Polka Folks are ever-changing minimalistic characters in a generative playground, pursuing algorithmic life-like variation. This is a testing ground project to test the aptitude of a vector drawing framework I'm working on for procedural generation.
Topo offers a useful way to think about space when it comes to vector drawing.
It owes the name to a field I still know very little about: Topology.
A topological space is a set of points operating under rules that define ‘closeness’ or ‘belonging’ without relying on spatial measurements. Understanding 'closeness' without physical distance is a bit mind-bending. So, perhaps, the simplest way to get one’s head around it is to think of all the points that are the same distance from one point.
Yes, that’s a circle but for topology it doesn’t matter how far away, just the condition that they are all equidistant. You get the idea and for our purpose this is all the abstraction that is needed. Or not even that.
Imagine a canvas not as a passive background but as an active space defined by geometric entities like circles, squares, or curves.
These are not shapes in the usual sense, but rather 'magnetic coils' that define the properties of the points near them. Our framework uses these geometric entities to derive and relate points. You can view them as topological abstractions as me or, if you prefer a more pragmatic view, as geometry piggybacking on top of geometry. Couldn’t argue against that.

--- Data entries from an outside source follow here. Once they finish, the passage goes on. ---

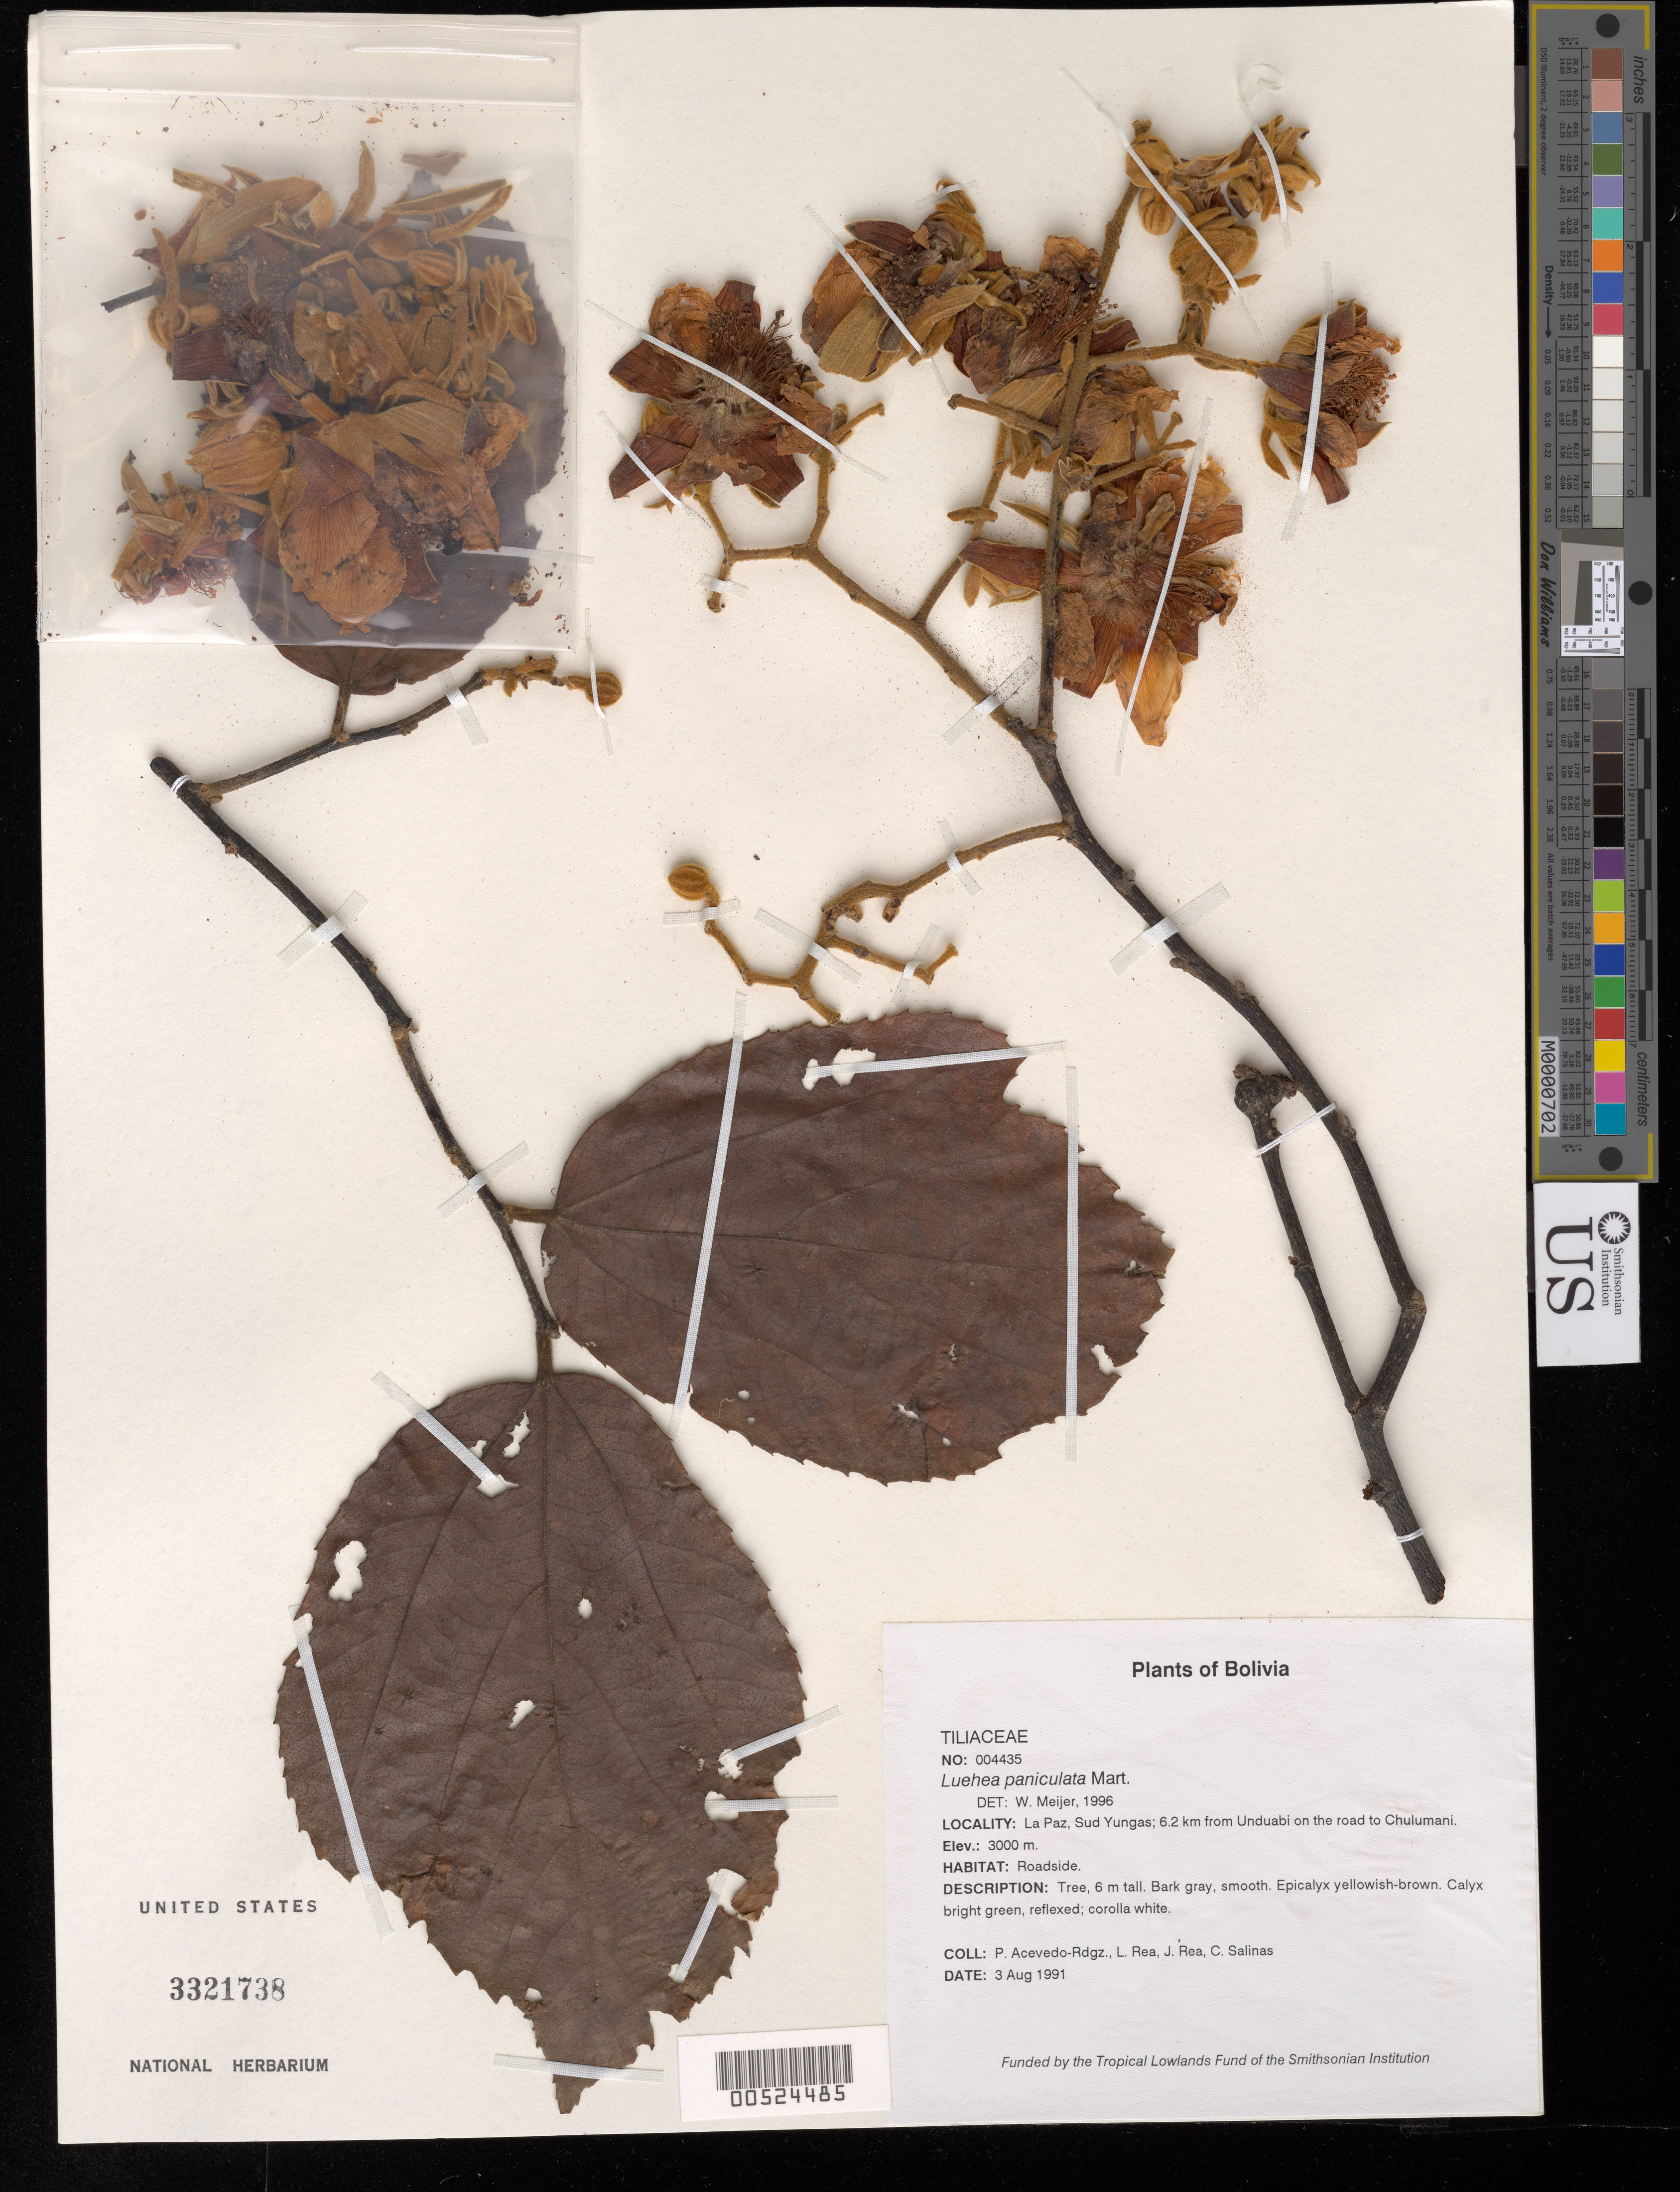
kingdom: Plantae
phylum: Tracheophyta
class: Magnoliopsida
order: Malvales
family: Malvaceae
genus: Luehea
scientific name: Luehea paniculata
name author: Mart.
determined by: Meijer, W.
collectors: P. Acevedo-Rodr., L. Rea, J. Rea & C. Salinas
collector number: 4435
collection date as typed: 03 Aug 1991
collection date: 1991-08-03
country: Bolivia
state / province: La Paz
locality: Sud Yungas; 6.2 km from Unduabi on the road to Chulumani.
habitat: Roadside.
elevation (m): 3000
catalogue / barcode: US 3321738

Now picture a traditional Cartesian space next to this topological-like space. Points in this 'activated' space have more going on than just x and y coordinates. They also carry vector information for tangents and normals, and how far they are along the perimeter from the origin point. Very handy for drawing Bezier curves. That’s also what I thought.
I’ve called these ‘magnetic coils’, Attractors.
Attractors are the 'magnetic coils' used as sources of points in space. They provide methods for locating points along their implicit paths and generate points that retain the original geometric properties at their original locations, such as tangent and normal vectors, for use by other components.
Currently, two types of Attractors are implemented:
- Orbital: Defined by a circumference.
- Spine: Defined by a straight line or curve.
The definition of an Attractor is intentionally left abstract and theoretical, allowing room for potential new Attractor types to be thought in the future.
An Attractor Field consists of a series of attractors organized around a common underlying attractor.
By default, these attractors are evenly distributed along the path that defines the geometry of the base attractor.
By design, they are intended to be configured, offering a variety of methods to control how attractors are arranged and transformed in relation to the base attractor.
Currently, two types of Attractor Fields are implemented:
- Orbital Field: The base attractor is an Orbital.
- Spinal Field: The base attractor is a Spine.
Both types allow for any combination of Orbitals and Spines to be added.
Additionally, it is possible to add Attractor Fields to other Attractor Fields, although this possibility hasn't been fully explored and tested.
A Hyperpoint is a point extracted from an Attractor, holding information about its position, tangent, normal, and other properties determined by the Attractor at the point of extraction.
The HyperPoint class also offers methods for manipulating and transforming the point along its tangent or normal vector.